The core install ships every adapter, the ematix-probe CLI binary, and the pytest plugin (auto-loaded via the pytest11 entry point — no pytest_plugins wiring required).

Optional extras

Extra What it adds Install
dev Test runner + linters + maturin + testcontainers (Postgres / LocalStack) for the local development workflow. pip install "ematix-probe[dev]"

The runtime surface (CLI, pytest plugin, every data + load adapter) needs no extras. To build from source, see Development at the bottom.


Sources

Sources are the first thing to set up. Every data probe references a source by call-site; ematix-probe doesn't ship a connection registry the way ematix-flow does — credentials live in the URL or environment variables you pass in.

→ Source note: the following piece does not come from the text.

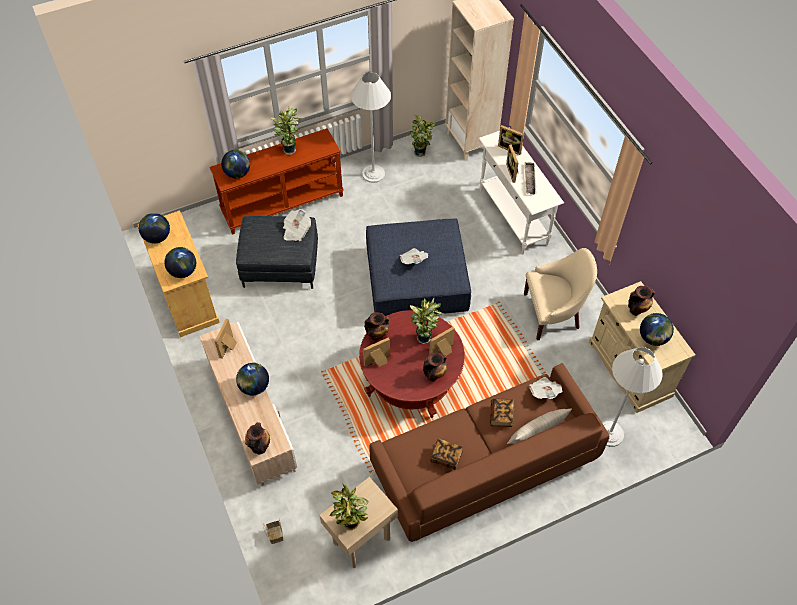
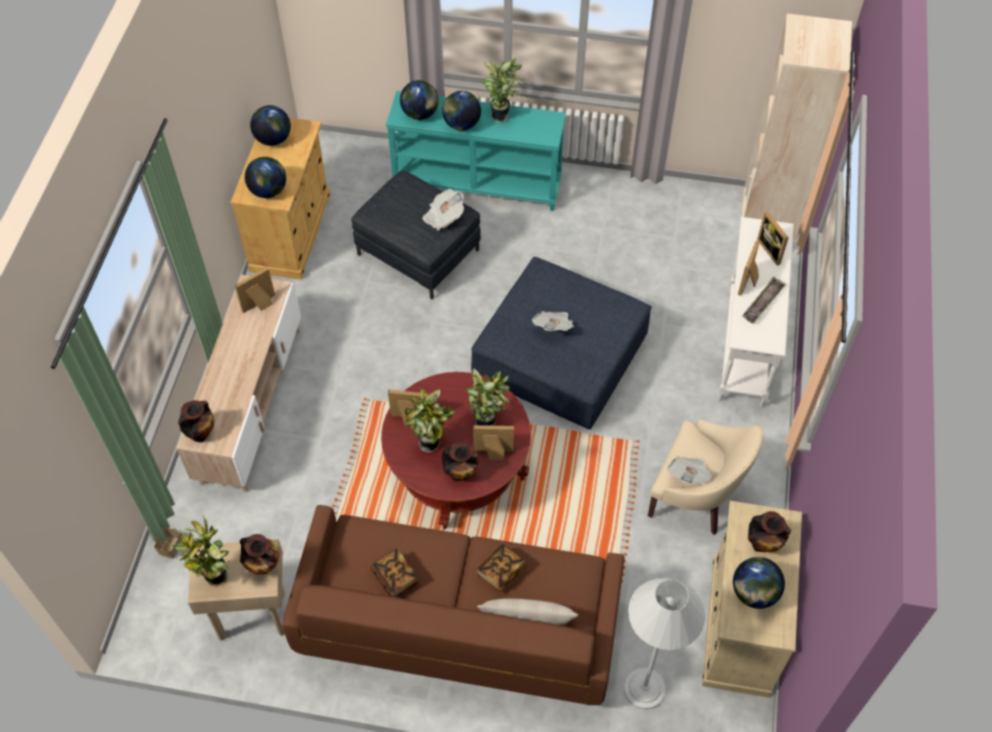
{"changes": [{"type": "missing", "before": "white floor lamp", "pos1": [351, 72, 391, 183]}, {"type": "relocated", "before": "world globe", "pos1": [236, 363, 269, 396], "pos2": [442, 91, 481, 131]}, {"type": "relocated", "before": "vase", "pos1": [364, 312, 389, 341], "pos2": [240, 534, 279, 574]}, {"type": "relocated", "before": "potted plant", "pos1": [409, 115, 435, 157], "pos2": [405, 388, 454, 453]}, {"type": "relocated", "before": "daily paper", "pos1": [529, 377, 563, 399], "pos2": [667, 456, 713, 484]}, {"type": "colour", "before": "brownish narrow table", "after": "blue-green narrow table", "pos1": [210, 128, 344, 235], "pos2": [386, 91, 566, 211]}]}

from ematix_probe import source

postgres   = source.postgres("postgres://user:pass@host/db")
duckdb     = source.duckdb(":memory:")
parquet    = source.parquet("/path/to/file.parquet")
s3_parquet = source.s3_parquet(
    bucket="analytics",
    key="dim/customers.parquet",
    region="us-east-1",
    # endpoint_url= is optional — set it for LocalStack / MinIO.
)

Sources are inert factories — no connection is opened until the probe runs.


Data probes

A data probe declares a target table + the assertions it must satisfy. The decorator returns a DataProbe object you can run directly, collect via pytest, or list / explain through the CLI.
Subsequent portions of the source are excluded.